Why Spark on Hadoop Matters - Databricks

Why Spark on Hadoop Matters

Download Slides

The Hadoop technology stack, from its roots in batch processing, has evolved at a rapid pace to address more real-time business needs. Spark with an in-memory processing framework provides a great complimentary stack to Hadoop. Not surprisingly, the integration of the full Spark stack on Hadoop is showing tremendous promise for MapR customers. I will present some of these use cases and discuss how and when the integration of Spark and Hadoop delivers the best value for the end user.

About M.C. Srivas

Srivas ran one of the major search infrastructure teams at Google where GFS, BigTable and MapReduce were used extensively. He wanted to provide that powerful capability to everyone, and started MapR on his vision to build the next-generation platform for semi-structured big data.

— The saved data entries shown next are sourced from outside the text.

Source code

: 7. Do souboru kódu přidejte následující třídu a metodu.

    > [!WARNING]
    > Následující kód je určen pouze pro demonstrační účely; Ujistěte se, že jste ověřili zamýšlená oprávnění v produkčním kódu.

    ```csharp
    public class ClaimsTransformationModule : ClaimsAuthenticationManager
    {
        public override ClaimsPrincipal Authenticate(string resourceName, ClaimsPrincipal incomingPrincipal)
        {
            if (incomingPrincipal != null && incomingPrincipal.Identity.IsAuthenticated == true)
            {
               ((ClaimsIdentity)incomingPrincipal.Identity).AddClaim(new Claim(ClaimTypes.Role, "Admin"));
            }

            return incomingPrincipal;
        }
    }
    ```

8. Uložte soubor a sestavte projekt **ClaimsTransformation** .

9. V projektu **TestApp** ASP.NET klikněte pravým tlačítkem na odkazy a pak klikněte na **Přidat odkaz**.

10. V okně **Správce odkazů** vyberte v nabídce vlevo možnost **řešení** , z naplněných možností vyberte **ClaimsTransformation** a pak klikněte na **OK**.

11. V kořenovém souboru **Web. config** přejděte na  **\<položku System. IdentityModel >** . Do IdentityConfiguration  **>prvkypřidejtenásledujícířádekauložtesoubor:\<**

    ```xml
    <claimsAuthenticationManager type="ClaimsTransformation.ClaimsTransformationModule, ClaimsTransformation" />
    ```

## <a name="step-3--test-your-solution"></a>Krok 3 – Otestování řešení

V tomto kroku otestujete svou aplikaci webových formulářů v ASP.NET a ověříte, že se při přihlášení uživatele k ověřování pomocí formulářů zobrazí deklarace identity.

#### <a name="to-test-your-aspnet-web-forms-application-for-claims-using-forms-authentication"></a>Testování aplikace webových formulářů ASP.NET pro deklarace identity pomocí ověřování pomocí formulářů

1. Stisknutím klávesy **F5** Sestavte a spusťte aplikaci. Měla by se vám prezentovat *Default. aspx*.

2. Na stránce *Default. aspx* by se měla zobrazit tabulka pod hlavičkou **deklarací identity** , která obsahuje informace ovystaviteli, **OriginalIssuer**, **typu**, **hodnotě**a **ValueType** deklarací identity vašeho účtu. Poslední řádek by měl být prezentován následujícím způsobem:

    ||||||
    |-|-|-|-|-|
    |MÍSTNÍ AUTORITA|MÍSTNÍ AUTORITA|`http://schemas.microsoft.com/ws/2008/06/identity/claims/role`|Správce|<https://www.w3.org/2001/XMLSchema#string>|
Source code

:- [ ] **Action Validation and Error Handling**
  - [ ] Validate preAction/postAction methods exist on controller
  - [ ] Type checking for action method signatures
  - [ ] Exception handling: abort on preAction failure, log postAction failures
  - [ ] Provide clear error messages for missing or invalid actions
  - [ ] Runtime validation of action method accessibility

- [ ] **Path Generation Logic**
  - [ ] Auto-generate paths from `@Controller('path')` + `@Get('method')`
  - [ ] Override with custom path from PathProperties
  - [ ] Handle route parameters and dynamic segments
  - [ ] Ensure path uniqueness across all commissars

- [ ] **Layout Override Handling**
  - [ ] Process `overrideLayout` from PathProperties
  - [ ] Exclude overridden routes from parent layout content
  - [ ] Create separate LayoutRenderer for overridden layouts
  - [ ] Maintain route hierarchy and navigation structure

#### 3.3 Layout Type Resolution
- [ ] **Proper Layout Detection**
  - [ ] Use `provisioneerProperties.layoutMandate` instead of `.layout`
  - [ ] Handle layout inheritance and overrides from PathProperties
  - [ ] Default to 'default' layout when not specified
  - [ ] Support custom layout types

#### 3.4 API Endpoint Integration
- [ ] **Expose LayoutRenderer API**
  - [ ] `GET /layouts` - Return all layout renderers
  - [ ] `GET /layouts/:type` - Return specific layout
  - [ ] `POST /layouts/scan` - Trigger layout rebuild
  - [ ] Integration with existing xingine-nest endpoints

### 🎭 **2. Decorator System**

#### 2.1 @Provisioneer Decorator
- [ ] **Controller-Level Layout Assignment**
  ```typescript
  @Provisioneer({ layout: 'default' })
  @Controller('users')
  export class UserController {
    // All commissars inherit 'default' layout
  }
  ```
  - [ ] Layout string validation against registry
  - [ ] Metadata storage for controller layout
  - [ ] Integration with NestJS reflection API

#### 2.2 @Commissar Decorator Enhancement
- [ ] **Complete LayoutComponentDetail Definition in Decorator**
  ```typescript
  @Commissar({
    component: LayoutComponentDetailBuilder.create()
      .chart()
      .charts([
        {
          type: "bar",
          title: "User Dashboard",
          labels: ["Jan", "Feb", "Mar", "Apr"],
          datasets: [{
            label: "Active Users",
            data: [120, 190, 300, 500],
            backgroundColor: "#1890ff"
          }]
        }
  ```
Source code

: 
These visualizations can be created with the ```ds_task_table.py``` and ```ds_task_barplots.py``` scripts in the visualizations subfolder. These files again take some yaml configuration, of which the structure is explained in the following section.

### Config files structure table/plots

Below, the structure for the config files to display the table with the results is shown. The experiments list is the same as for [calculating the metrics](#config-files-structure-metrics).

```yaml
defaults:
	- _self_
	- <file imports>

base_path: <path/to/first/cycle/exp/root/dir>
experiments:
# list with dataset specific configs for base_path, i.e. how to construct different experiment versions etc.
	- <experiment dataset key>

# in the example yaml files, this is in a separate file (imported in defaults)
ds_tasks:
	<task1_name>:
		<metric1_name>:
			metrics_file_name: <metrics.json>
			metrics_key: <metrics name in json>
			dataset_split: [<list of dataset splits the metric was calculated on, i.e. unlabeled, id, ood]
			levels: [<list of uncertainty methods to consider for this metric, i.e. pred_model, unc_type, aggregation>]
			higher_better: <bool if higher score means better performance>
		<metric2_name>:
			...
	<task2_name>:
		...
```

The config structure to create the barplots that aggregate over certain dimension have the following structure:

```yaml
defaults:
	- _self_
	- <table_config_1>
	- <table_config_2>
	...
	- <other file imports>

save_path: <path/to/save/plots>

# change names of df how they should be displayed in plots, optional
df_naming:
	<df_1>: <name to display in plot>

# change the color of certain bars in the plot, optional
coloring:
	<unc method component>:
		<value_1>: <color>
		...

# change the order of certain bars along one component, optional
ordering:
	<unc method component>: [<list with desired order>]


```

His strategy was to evolve Hadoop and bring simplicity of use, extreme speed and complete reliability to Hadoop users everywhere, and make it seamlessly easy for enterprises to use this powerful new way to get deep insights. That vision is shared by all at MapR. Srivas brings to MapR his experiences at Google, Spinnaker Networks, Transarc in building game-changing products that advance the state of the art. Srivas was Chief Architect at Spinnaker Networks (now NTAP) which built the industry’s fastest single-box NAS filer, as well as the industry’s most scalable clustered filer. Previously, he managed the Andrew File System (AFS) engineering team at Transarc (now IBM). AFS is now standard classroom material in operating systems courses. While not writing code, Srivas enjoys playing tennis, badminton and volleyball. M.C. has an MS in Computer Science from University of Delaware, and a B.Tech. in electrical engineering from IIT Delhi.